Select network connection & Azure image
In the Windows 365 Admin Center, create a network connection that points to the newly created Azure VNET:
Here you must create a new connection, give it a name, select your Resource Group, VNET and Subnet that you created inside Azure before:
In any case, the wizard wants to know about the AD Domain integration:
Finally review the settings and go back to adjust them (if necessary):
You see, that the wizard will create a service account, that will be granted permissions in the subscription and the network configuration. That is another good reason to put Windows 365 into a separate Azure subscription!
Well, that is the point from where I cannot continue showing "real" examples, because my Azure spending limit is reached and I don't have another on-premises test domain. The Enterprise setup requires an on-premises Active Directory. If you don't have one, you cannot continue. You must use the Windows 365 Business Edition.
Next thing you have to do is to set up your provisioning policies. Microsoft explains this very good in this article: Create provisioning policies for Windows 365 | Microsoft Docs
Now head over to the menu Device images:
This is pretty straight forward – just upload your images you need to use. Somes screenshots about that can be found here: Get started with Windows 365 Enterprise – Microsoft Tech Community
Setup Hybrid Azure AD Join
Additionally, you must configure your ADConnect for Hybrid Join. I recommend doing that even before the other setup tasks, maybe you already have it in place. Enabling the setting is a really easy task:
Windows 365 Enterprise looks really nice and there are many scenarios where it can play out its strong sides.
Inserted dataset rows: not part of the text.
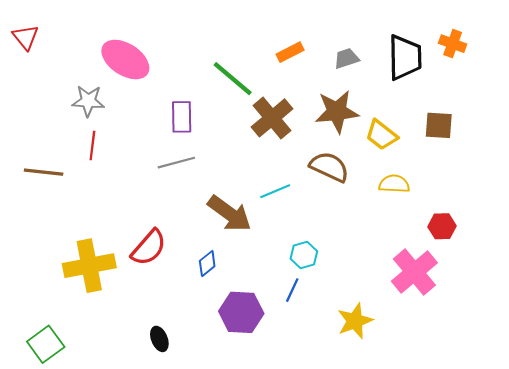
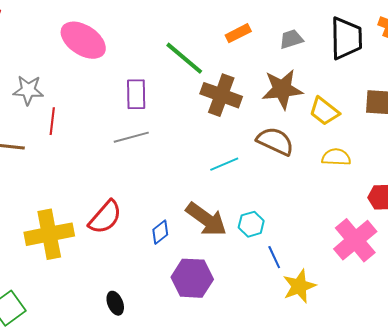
gray star: (88, 101) -> (28, 90), moved
brown cross: (272, 118) -> (221, 95), turned -30
brown arrow: (229, 214) -> (206, 219), moved
blue line: (292, 290) -> (274, 257), moved, turned -50

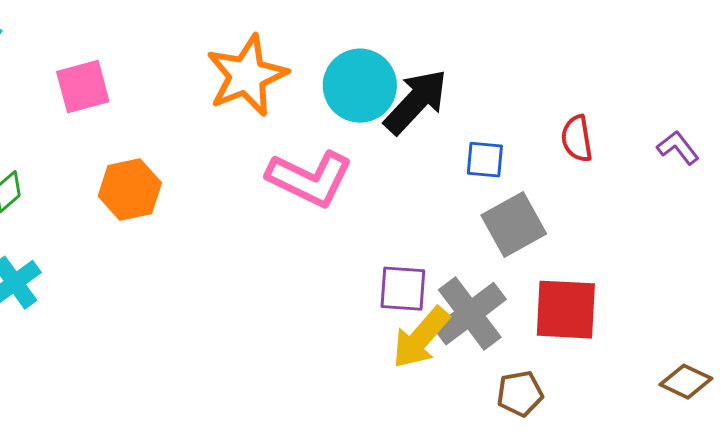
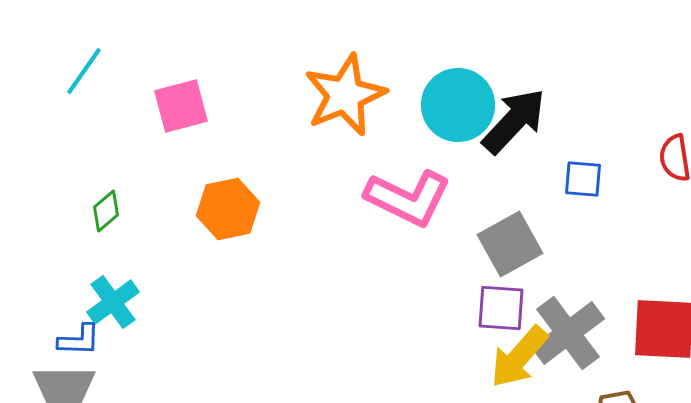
gray square: (514, 225) -> (510, 244), moved

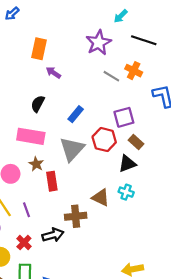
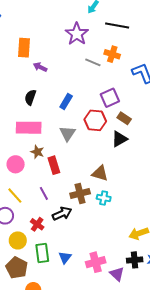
gray triangle: (72, 149) -> (67, 133), size x0.7
cyan cross: (126, 192) -> (104, 198), moved
purple line: (27, 210) -> (44, 193), moved

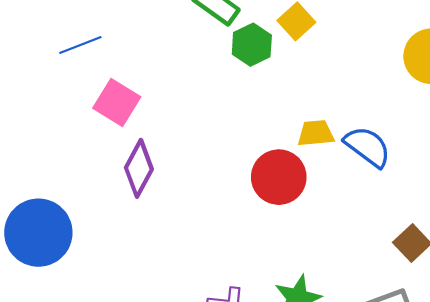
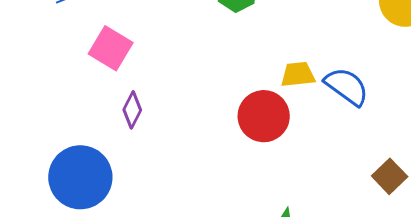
purple diamond: (139, 168) -> (132, 110), size x0.7
blue circle: (38, 233) -> (80, 177), moved

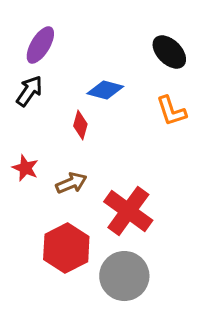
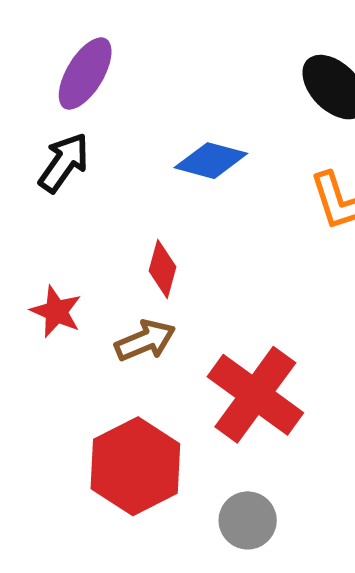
red diamond: (80, 125) -> (163, 269), moved
gray circle: (124, 276) -> (248, 520), size x0.6

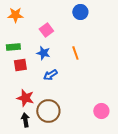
On the other hand I am a little worried that an AD is a requirement. Okay it makes sense for management, but it increases the administrative overhead extremely. What if you do not have an Active Directory and need 300+ Windows 365 VMs? In this case you would need another tenant and I don’t want to start a discussion about what this means as additional overhead. Multi-tenant is the worst thing you can do to an administrator (besides certificate management).